---------- Blocco di testo ----------

Eugenio Carmi (Genova, 17 febbraio 1920 – Lugano, 16 febbraio 2016) è stato un pittore italiano.
Esponente dell'astrattismo italiano, nel 1966 ha esposto alla Biennale di Venezia.
Eugenio Carmi, esule in Svizzera a causa delle persecuzioni razziali, completa gli studi a Zurigo.
Segue la lezione casoratiana fino all'inizio degli anni cinquanta, quando la sua pittura passa dal figurativo all'informale.
Sono questi per Carmi anni estremamente fertili nei quali alla costante attività di pittore nel suo studio affianca iniziative artistiche tra le più importanti degli anni sessanta in Italia.

----------

Cosa fare >>
[A] Secondo il testo su Eugenio Carmi, in che anno il pittore ha esposto alla Biennale di Venezia?
[B] Prosegui il testo su Eugenio Carmi dopo la sua ultima frase.
I record riportati di seguito non hanno alcun legame con il testo su Eugenio Carmi.

---------- Materiale fornito ----------

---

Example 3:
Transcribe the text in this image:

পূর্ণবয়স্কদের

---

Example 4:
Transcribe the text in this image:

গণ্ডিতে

----------

Soluzioni >>
[A] Nel 1966.

[B]
Dal 1956 al 1965 è responsabile dell'immagine per l'impianto siderurgico di Cornigliano (Italsider). Insieme a Gian Lupo Osti, direttore generale dell'Italsider e uomo colto e illuminato, e insieme a Carlo Fedeli, capo ufficio stampa, Carmi persegue l'idea che l'industria deve fare cultura ed è in quest'ottica che progetta e realizza operazioni visive e culturali d'avanguardia. Inoltre è responsabile di tutta l'immagine coordinata dell'azienda, per la quale realizza progetti rivoluzionari come la serie di cartelli antinfortunistici su cui scrisse anche Umberto Eco come esempio geniale di semiotica industriale. Dal 1957 al 1965 ricoprirà il ruolo di direttore artistico della rivista aziendale Cornigliano.
In ferro e acciaio è l'opera che nel 1962 presenta a Spoleto alla mostra Sculture nella città, organizzata da Giovanni Carandente nell'ambito del V Festival dei Due Mondi.
Eugenio Carmi sempre affascinato dalle nuove possibilità tecnologiche, tra gli anni 60 e 70, è autore di opere sperimentali di arte cinetica e audiovisiva e realizza anche quelli che chiamerà segnali immaginari elettrici che saranno anche al centro di un'installazione provocatoria nelle strade della città di Caorle.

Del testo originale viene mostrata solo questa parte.